I’m all for sharing your feelings, but when those feelings have overt shades of obsessive, detached-from-reality stalker attached to them, I reconsider my stance on open and honest communication a little. And by a little, I mean, so much that I cancelled the date with a ‘Sorry, family emergency. I won’t be able to make it tonight’ text, and then felt so guilty for lying and not telling him straight up that that kind of approach to dating is actually so thoroughly disconcerting that I can’t imagine he’s going to have much success, and he should probably tone it back a little to have more of a chance.

I may be growing so disheartened by this whole process that I’m becoming seriously bitter, which is not an adjective I ever thought I would use to describe myself and it makes me feel like a bit of a failure, which on some level I do know is irrational, but today I’m finding hard to shake from my brain.

That’s probably why I agreed, self-destruction mode, to head out with Austin tonight instead. 

We’d been chatting a few days, and his date plans for tonight also fell through, so he asked whether I’d be interested in heading out and grabbing cocktails on such short notice, and my dismal outlook decided it was a better idea to get dressed up and head out than mope around wretchedly at home.

And so far, I’m actually not regretting it. Like, at all. I may even be having fun, though my perception of fun might be skewed given the plethora of non-fun I’ve been having out lately. But the key logic applied to my assessment is that he’s the first guy I’ve been out with that I haven’t just instantly been wishing was Miles instead.

He’s perhaps the most well dressed of all the dates I’ve been on, wearing tan slacks and a maroon button up shirt with the sleeves rolled up to show a little skin, and his light brown hair is styled in a fade, with a hipsterish moustache that I never thought I’d ever be attracted to until now. It suits him, and I’m loving the way it moves when he smirks, which he has been often.

I think he finds me funny, or at least he’s been laughing at my jokes a lot and actually getting them, which is more than I can say for Izaac who I went out with last week who I’m not convinced even knew how to laugh at all, which is so sad. For him and for me, because I was a total hoot that night.

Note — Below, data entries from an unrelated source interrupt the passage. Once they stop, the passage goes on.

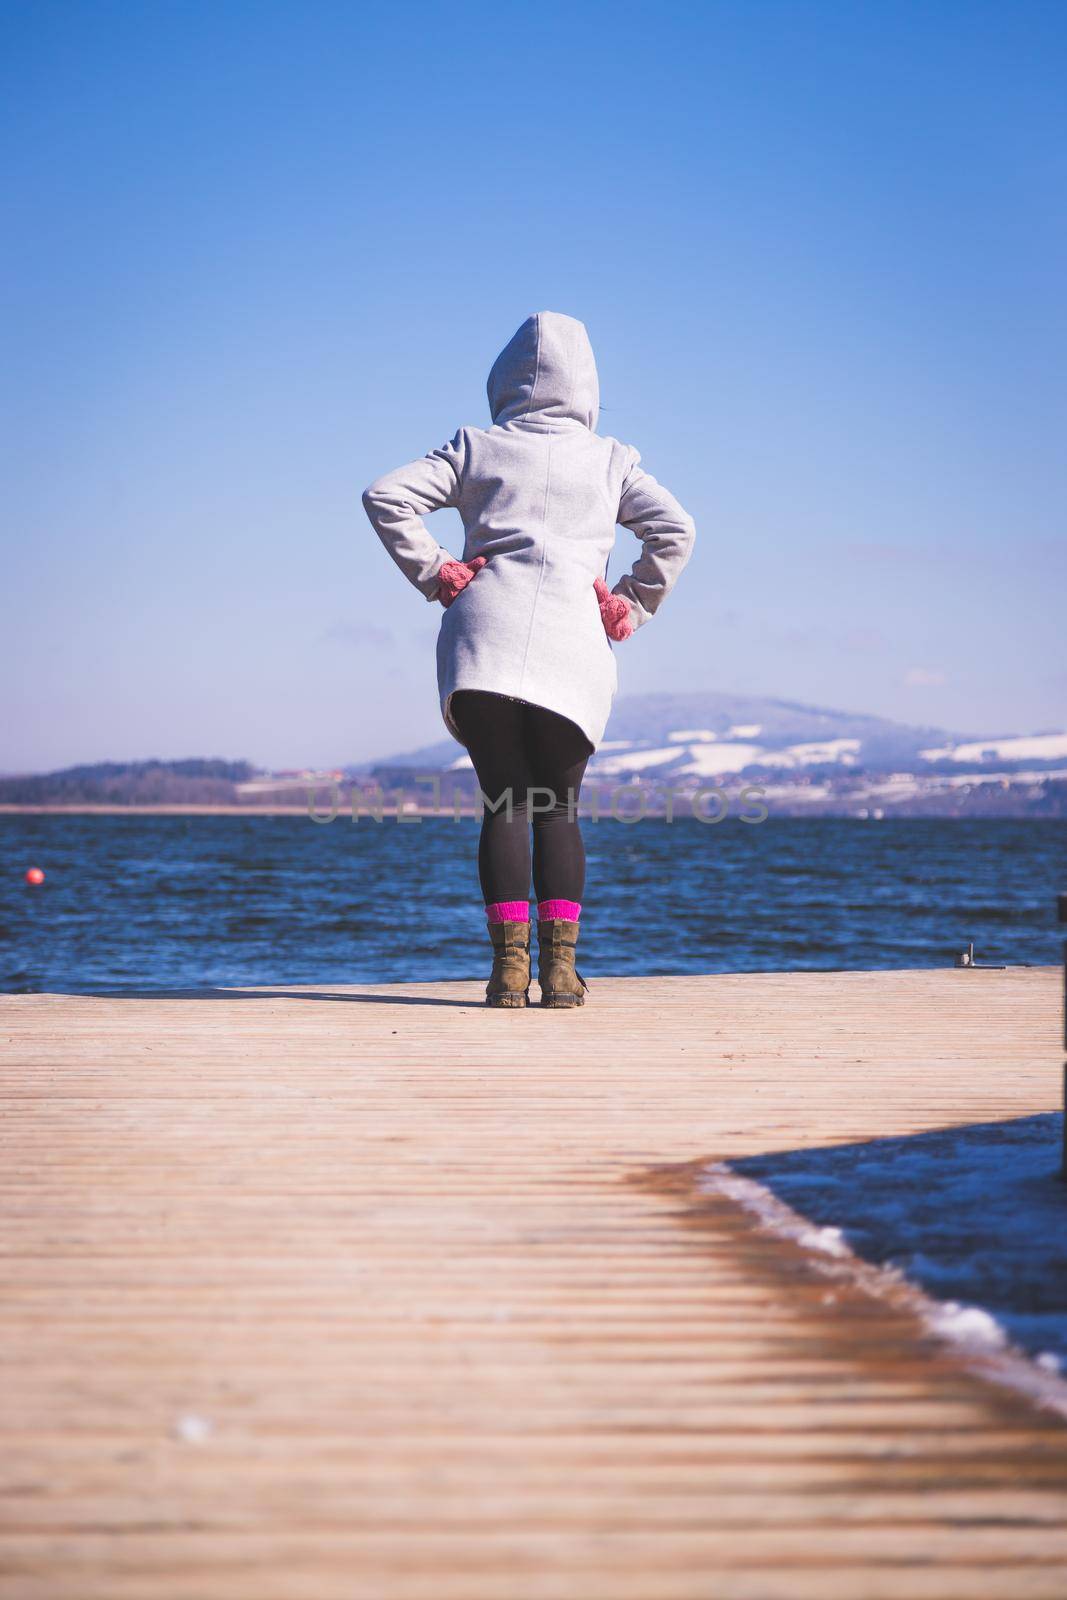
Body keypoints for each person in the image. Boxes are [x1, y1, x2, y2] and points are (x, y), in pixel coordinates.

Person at [362, 311, 695, 1008]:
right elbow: (674, 528)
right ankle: (561, 974)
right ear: (586, 386)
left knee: (505, 802)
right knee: (557, 808)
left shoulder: (476, 447)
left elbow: (385, 495)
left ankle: (509, 973)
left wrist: (435, 572)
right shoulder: (610, 460)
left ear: (505, 380)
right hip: (571, 649)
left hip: (483, 639)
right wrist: (631, 603)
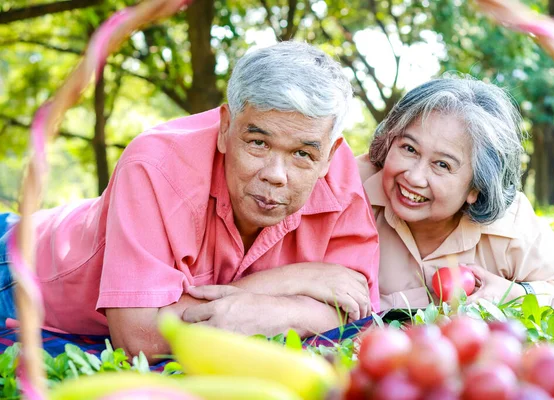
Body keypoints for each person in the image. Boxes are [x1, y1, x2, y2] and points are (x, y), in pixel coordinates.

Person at [0, 41, 380, 361]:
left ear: (330, 154)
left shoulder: (338, 180)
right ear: (226, 128)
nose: (276, 174)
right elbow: (139, 339)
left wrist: (268, 310)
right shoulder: (155, 164)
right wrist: (287, 287)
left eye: (302, 154)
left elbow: (356, 311)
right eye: (258, 143)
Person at [356, 76, 554, 311]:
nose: (414, 177)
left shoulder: (511, 223)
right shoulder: (349, 187)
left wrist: (518, 293)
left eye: (442, 165)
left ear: (476, 187)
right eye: (409, 149)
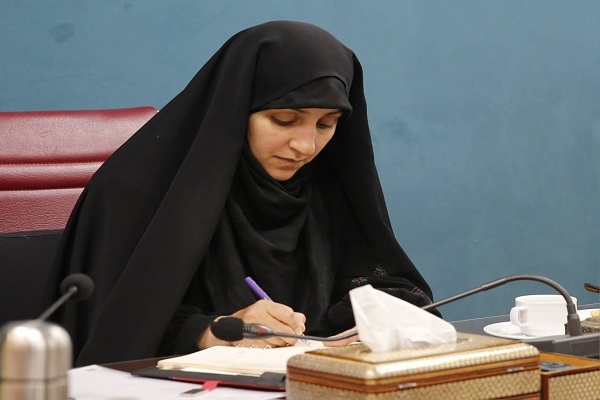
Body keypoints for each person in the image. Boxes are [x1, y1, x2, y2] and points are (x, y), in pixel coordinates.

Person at [45, 20, 439, 366]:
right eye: (284, 120)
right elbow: (111, 329)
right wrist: (215, 330)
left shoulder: (329, 188)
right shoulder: (137, 193)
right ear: (235, 108)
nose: (305, 146)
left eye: (326, 124)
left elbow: (381, 282)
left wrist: (371, 318)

Austin asked about me, and showed a genuine interest in my answers, unlike the bloke I went out with the week beforehand who spoke excessively about himself. And he was happy to let me in on some details of his life in return without me having to pry, and actually seems really interesting. We don’t have a lot in common by the sounds of it, but it’s been kind of fun learning about the things he’s into, and he’s into a lot of different things. Film, art, electronic music made with something called modular synthesis.

Admittedly that part of it had me a little confused because it involves a lot of technical knowledge about music and sound, but he talked about it with such gusto and desire to have me understand that I’m finding myself wanting to know more. He’s clearly a story-teller and a natural educator, because the more he’s expanding on his answers, the more I’m actually committed to heading home and watching YouTube tutorials further explaining the difference between voltage control oscillators, filters and amplifiers, as well as the fundamental pros and cons of analog versus digital sound production.

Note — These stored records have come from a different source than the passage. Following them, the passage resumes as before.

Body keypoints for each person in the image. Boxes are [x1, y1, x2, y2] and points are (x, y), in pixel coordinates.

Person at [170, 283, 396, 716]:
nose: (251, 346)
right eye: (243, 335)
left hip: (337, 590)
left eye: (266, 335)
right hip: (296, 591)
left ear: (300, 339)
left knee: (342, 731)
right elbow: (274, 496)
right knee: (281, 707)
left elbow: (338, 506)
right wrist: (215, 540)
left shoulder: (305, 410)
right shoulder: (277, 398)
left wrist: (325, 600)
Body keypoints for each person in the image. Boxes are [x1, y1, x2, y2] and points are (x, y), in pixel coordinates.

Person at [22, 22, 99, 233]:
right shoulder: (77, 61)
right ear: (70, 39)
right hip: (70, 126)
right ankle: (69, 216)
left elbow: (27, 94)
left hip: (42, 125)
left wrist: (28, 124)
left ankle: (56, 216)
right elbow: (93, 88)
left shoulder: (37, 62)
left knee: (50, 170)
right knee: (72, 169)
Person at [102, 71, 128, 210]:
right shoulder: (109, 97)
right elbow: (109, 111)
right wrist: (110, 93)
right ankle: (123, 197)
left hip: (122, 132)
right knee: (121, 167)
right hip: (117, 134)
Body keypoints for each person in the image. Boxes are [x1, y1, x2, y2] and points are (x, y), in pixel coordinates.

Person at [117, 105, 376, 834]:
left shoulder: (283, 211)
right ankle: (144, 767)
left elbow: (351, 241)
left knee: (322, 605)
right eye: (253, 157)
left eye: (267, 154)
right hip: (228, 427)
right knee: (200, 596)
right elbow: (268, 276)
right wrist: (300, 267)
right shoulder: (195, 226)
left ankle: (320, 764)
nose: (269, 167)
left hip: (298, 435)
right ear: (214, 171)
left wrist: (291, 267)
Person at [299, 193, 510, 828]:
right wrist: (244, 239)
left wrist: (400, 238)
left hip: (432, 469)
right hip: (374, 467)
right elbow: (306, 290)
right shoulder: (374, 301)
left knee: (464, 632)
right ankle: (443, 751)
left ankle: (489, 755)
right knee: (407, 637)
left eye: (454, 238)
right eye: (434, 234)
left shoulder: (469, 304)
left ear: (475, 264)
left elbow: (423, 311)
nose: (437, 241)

I’ve never even heard these words before tonight. My only experience with anything relating to this whole subject has been heading to clubs and festivals when I was younger (and recently when I went out with Heath) and dancing to techno sets by DJs I don’t know, but Austin clearly does whenever I was able to recall some of the bigger events I’ve been to in the last decade.

I’m actually having a genuinely good time, and am reasonably sober too despite having been taken out to a cocktail bar. I had a couple when we first got there, but knowing I drove and therefore needed to be able to get behind the wheel of a car again, I swapped over to mocktails shortly thereafter, which, again, were not at all disappointing seeing as this place apparently stocked quite a few non-alcoholic spirits and liquors, which I didn’t even know existed before heading here.